Cyphoserica

Scientific classification
- Kingdom: Animalia
- Phylum: Arthropoda
- Class: Insecta
- Order: Coleoptera
- Suborder: Polyphaga
- Infraorder: Scarabaeiformia
- Family: Scarabaeidae
- Subfamily: Sericinae
- Tribe: Sericini
- Genus: Cyphoserica Brenske, 1900
- Species: C. mukengeana
- Binomial name: Cyphoserica mukengeana Brenske, 1900

= Cyphoserica =

- Authority: Brenske, 1900
- Parent authority: Brenske, 1900

Genus of beetles

Cyphoserica is a genus of beetle of the family Scarabaeidae. It is monotypic, being represented by the single species, Cyphoserica mukengeana, which is found in Zambia.

==Description==
Adults reach a length of about 7 mm. They are greenish and opalescent, and scaled above and especially below. There are narrow, smooth ribs on the elytra. The frons is distinctly flattened, with a faint longitudinal line and fine white scale-like hairs in the middle, with narrow eye-rings, vividly greenish.

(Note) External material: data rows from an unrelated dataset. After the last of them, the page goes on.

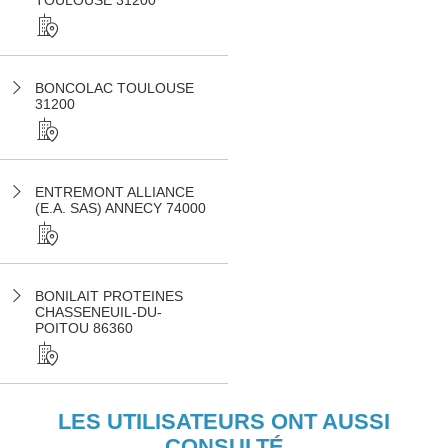
TOULOUSE 31200
BONCOLAC TOULOUSE
31200
ENTREMONT ALLIANCE
(E.A. SAS) ANNECY 74000
BONILAIT PROTEINES
CHASSENEUIL-DU-
POITOU 86360
LES UTILISATEURS ONT AUSSI
CONSULTÉ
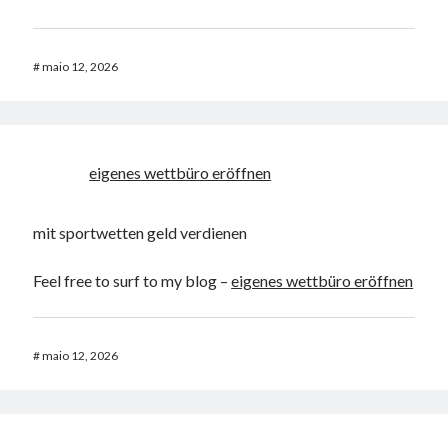
#
maio 12, 2026
eigenes wettbüro eröffnen
mit sportwetten geld verdienen
Feel free to surf to my blog –
eigenes wettbüro eröffnen
#
maio 12, 2026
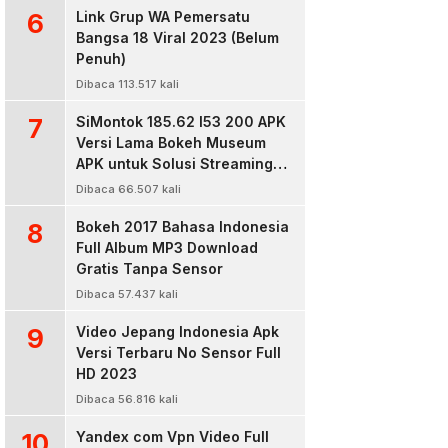
6
Link Grup WA Pemersatu
Bangsa 18 Viral 2023 (Belum
Penuh)
Dibaca 113.517 kali
7
SiMontok 185.62 l53 200 APK
Versi Lama Bokeh Museum
APK untuk Solusi Streaming
Video Bokeh Tanpa Batas
Dibaca 66.507 kali
8
Bokeh 2017 Bahasa Indonesia
Full Album MP3 Download
Gratis Tanpa Sensor
Dibaca 57.437 kali
9
Video Jepang Indonesia Apk
Versi Terbaru No Sensor Full
HD 2023
Dibaca 56.816 kali
10
Yandex com Vpn Video Full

The pronotum is sparsely scaled, projecting forward in the middle anteriorly, the sides parallel, with very few and very fine scales in the middle, more densely and distinctly scaled on the sides. The scutellum is elongate and covered with fine scale-like hairs. the midline is smooth. The elytra are densely covered in the deep striae. The ribs are narrow, strongly raised, bright red or darker opalescent. The junction of the ribs before the apex forms a smooth spot.